In November, GE announced plans to cease manufacturing at the 250-employee site and move production to a plant in Nancy, France by the end this year.

A consultation on the plan has now extended beyond the 90-day minimum period while managers consider a counter-proposal from employee representatives that would allow the site to stay open.

Unite the Union regional officer Zoe Mayou said: “The company need one to two weeks to study this and run some financial models to see how it would work – therefore consultation remains open for the time being.”




A GE spokeswoman confirmed: “We are still in the consultation process and no decision has been made at this time.”

No details of the counter-proposal have been revealed.

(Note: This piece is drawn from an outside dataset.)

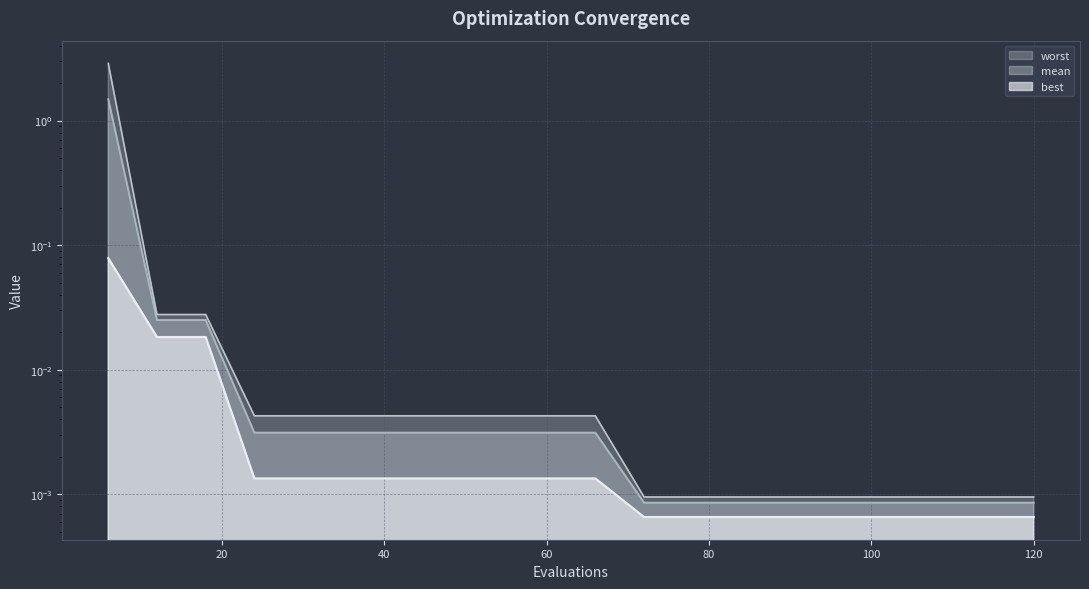

Rank the categories by best value from highest to lowest.

6, 12, 18, 24, 30, 36, 42, 48, 54, 60, 66, 72, 78, 84, 90, 96, 102, 108, 114, 120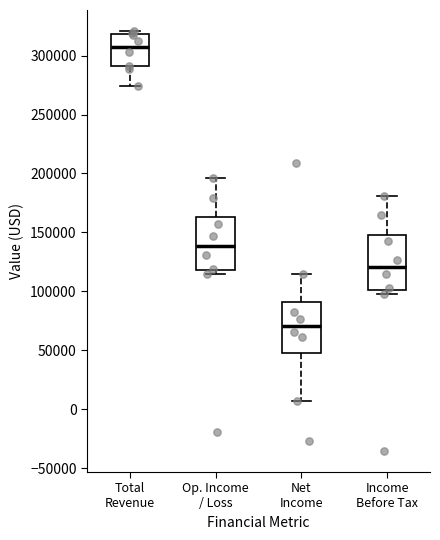

Where is the lower edge of the box for Income Before Tax on the y-axis? The values are not printed on the chart, so give them approximately, as read against the axis.

100000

During a recent visit to the site, Shadow Defence Minister Nia Griffith said its manufacturing capability, part of the Royal Navy’s procurement supply chain, was ‘strategically significant’.

She said: “I’m impressed by the quality of the engineering and manufacturing that happens here.

“It’s a unique facility and an essential part of the UK’s defence procurement. It’s essential that we maintain this sovereign capability.”

Shadow Defence Minister Nia Griffith MP (centre right) was joined on her visit to the GE Power Conversion site by (left to right) Simon Pettitt, Ish Mistry, Unite representative Steve Kerr, Labour’s local Parliamentary candidate Debbie Bannigan, John McAuslan, Richard Owens and Amrat Mistry.

Steve Kerr, Unite representative and member of the GE European Works Council, added: “It’s crucial to the sovereign capability and freedom of action that is required by the Royal Navy. Only with a sound industrial policy will this nation prosper.”

Debbie Bannigan, Labour’s local Parliamentary candidate, said engineering was part of Rugby’s heritage and should be its future too.

She said: “This capability is unique and essential to our defence industry. Some decisions can be left to the marketplace but some – like this one – are far too important for that.”

The site’s future was first thrown into doubt last June, when a £1.3billion plan to build the world’s first tidal power lagoon in Swansea Bay – for which GE in Rugby was to supply the turbines – was thrown out by the government.